2.  One of the key pieces of information is a projection model that shows a projected income statement and cash flow statement for the given year (the balance sheet for an early stage startup is less important, but also nice to have). Ideally, this would be delivered in December for following calendar year.  It is kind of like a flight plan.  Without the projection model the company is flying blind.  A detailed income statement with revenue on top and income/loss on the bottom and everything in between (COGS, gross margin, all those SGA expenses below gross margin, etc.).

3.  The sales pipeline clearly relates to the revenue projection and for this post I am going to limit it to that – if sales are projected to explode it also typically means that expenses explode too, but the pipeline is, well the pipeline.

4.  Sales pipeline = the customer orders that produce the product order backlog (if a physical product company) and then the revenue for each month of the 12 month projection.

5.  And I don’t mean customers by some vague code like customers 1, 2, 3 and 4.  I mean a literal list of customers by name, unit amount, expected PO date, expected product ship date (last time I checked you cannot have revenue without shipping the product), and expected revenue.  A bonus is to show selling price by order so that everyone can understand differences in the way customers are being treated (like volume discounts, incentives, etc.).

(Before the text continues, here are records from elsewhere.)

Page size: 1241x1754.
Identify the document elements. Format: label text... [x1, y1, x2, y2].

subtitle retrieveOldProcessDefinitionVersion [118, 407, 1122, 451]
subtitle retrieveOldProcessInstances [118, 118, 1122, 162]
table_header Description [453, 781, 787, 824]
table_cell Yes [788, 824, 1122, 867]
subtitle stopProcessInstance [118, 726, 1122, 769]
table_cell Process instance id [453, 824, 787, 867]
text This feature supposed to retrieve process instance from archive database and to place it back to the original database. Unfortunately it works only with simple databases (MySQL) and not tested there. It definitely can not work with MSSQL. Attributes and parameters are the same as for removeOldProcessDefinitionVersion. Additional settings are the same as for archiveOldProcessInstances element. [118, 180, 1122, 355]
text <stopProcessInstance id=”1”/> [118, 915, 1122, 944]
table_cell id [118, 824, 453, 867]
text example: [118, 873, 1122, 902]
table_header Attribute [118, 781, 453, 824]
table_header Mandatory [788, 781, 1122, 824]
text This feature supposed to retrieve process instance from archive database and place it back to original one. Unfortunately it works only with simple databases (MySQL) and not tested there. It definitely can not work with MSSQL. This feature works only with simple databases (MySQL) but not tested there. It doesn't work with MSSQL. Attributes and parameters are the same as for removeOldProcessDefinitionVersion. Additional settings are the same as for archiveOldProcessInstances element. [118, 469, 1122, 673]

6.  So, if the projection says $40,800 of revenue for July, $67,000 of revenue for August, $133,400 of revenue for September, then the head of sales (be it the CEO or a separate head of sales) better have a list of projected orders by customer by month to back this up.

7.  In other words, the sales pipeline FEEDS the monthly revenue projection (the TOP line) in the projection model.

8.  Clearly, the months that are closer in time will have more firm customers and orders.  The months further out in time will have less firm customers and orders.  But without an actual sales pipeline, the revenue projection is an utter guess.  With the sales pipeline it is an educated guess.  Educated guesses are always better.

9.  The pipeline can be changed during the year and the projection model can and should be updated.  It is always nice to keep the original projection model on a separate tab to enable everyone to see the changes and see the slips or unexpected successes.

Hope that makes sense.  Have a sales pipeline!  It should form a major part of any board meeting package and result in a lot of discussion.